その後、A7が買付の結果を電話で報告した際、原告X3は、大京ワラントは額が小さいからしばらく持っていても良い、ダイセル化学工業ワラントの場合は、額が大きいから一割くらい利益が出たら売却するので、その時は連絡するように指示した。
なお、本件ワラント取引直前の、原告X3の預り資産は三四〇〇ないし三五〇〇万円程度であった(甲イ一二〇二、乙イ二の1ないし3、一二〇二、一二〇四、一二〇六、一二〇七、証人A7、同A8)。
4 本件取引後の経緯
大京ワラントは、平成六年七月一二日、ダイセル化学工業ワラントは、平成五年四月二七日、権利行使期限を迎え、いずれも価値がなくなった。
なお、被告野村證券は、「外貨建ワラント時価評価のお知らせ」と題する書面を送付し、原告X3にワラントの時価評価を伝えていたが、原告X3から特に苦情はなかった(乙一二〇五の1ないし4、一二一一、一二一二)。
二 原告X3主張の検討
1 適合性の原則及び説明義務違反について
以上のように、原告X3は、年商が八億円を超える株式会社の代表取締役であり、日経新聞を古くから購読しているなど、経済状態にも明るいことが認められる。投資経験としても、平成元年以降被告野村證券と証券取引を行い、本件各ワラント取引以前に一〇〇〇万円を超える大口の取引を行っていたこと、本件ワラント取引直前の預り資産が三四〇〇ないし三五〇〇万円程度あったことからすると、原告X3にワラント取引を勧誘することが適合性の原則に違反するということはできない。
また、説明としても、A7は、平成二年一月下旬以降、九州松下電器ワラントを勧誘する中で、数回にわたって、ワラントの商品性、権利行使価格や権利行使期限の意義、値動きの特徴、その危険性等を説明しており、大京ワラントを勧誘する際にも、電話ではあるがワラントの商品性を再度説明している。そして、A7及びA8は、大京ワラント及びダイセル化学工業各ワラントの権利行使価格、権利行使期限等についても説明しているのであるから、その説明が不十分あるいは不適切であるということはできない。
2 断定的判断の提供、虚偽あるいは誤解を生じさせる行為について
A7あるいはA8が、ワラントを勧誘する際、断定的判断を提供した、虚偽あるいは誤解を生じさせる説明をしたと認めるに足りる証拠はない。
三 結論
したがって、原告X3の被告野村證券に対する請求は理由がない。
第九原告X4、被告野村證券
(前提事実)
原告X4は、平成二年七月一三日、被告野村證券担当者A9の勧誘により、ベスト電器ワラント(以下、本項で「本件ワラント」という。)四九ワラントを、単価二八・五ポイント、代金一〇二八万八七一三円で購入した。
(原告X4の主張)
一 適合性の原則違反
原告X4は、昭和六〇年ころから証券取引を行っていたが、当初は被告野村證券担当者A10に取引を一任していた。本件ワラント買付以前の日本ビクターワラントの買付は、A10に一任していた時期であり、原告X4は、本件訴訟になるまで、買付の事実すら知らなかった。

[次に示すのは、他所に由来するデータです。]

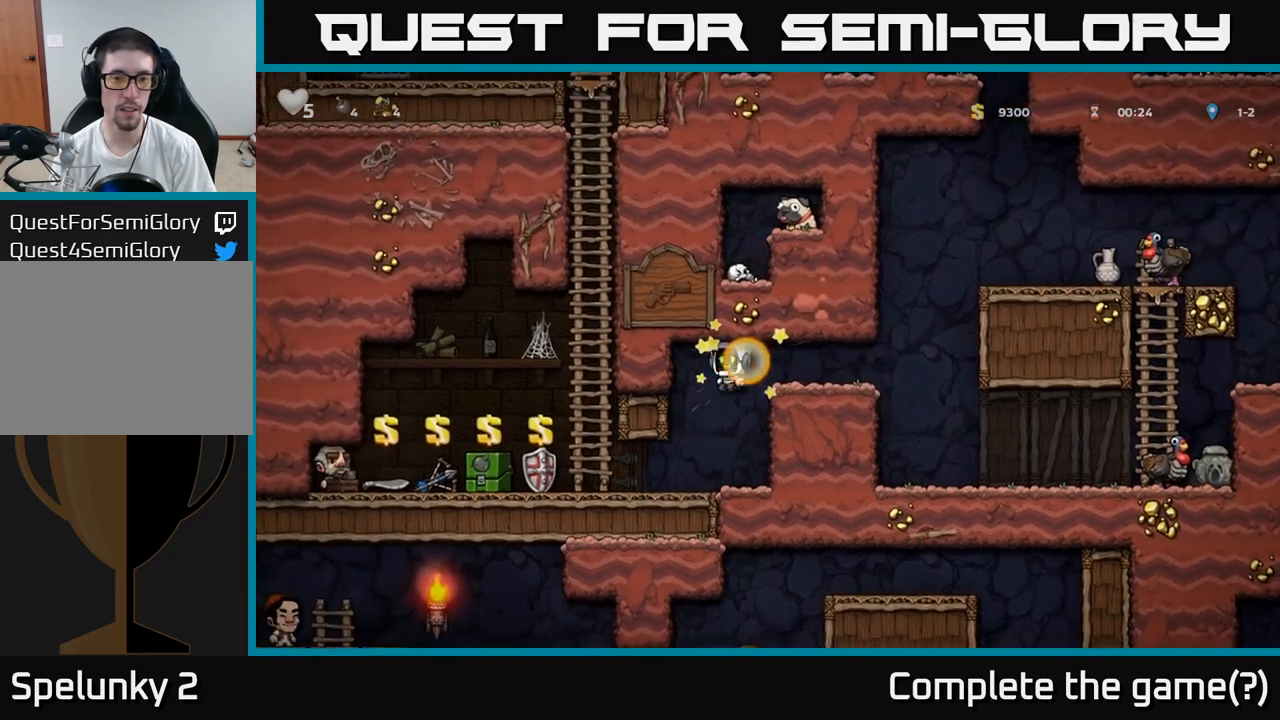
{"buttons": [], "left_stick": "left", "events": [[117, "left_stick", "center"], [283, "left_stick", "left"]]}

このように、原告X4は、ワラントのような危険性の高い取引を行う適合性を有していなかった。
二 説明義務違反
A9は、本件ワラントを勧誘するに際して、ワラントの商品構造、権利行使価格、権利行使期限等について一切説明をしなかった。
三 断定的判断の提供
A9は、原告X4に、本件ワラントを勧誘する際、「絶対儲かります。」などといって、断定的判断を提供した。
四 虚偽あるいは誤解を生じさせる行為
A9は、原告X4に、ベスト電器は洋服の青山と合併するなどと虚偽の説明をした。
(被告野村證券の反論)
一 適合性の原則について
原告X4は、昭和○○年生まれ、昭和三二年から福岡県大川市で「X4木工家具」という商号で家具の製造販売業を営み、昭和六二年ころからは、家具部品加工を業とする有限会社△△の代表取締役社長として、同社の経営にあたっている。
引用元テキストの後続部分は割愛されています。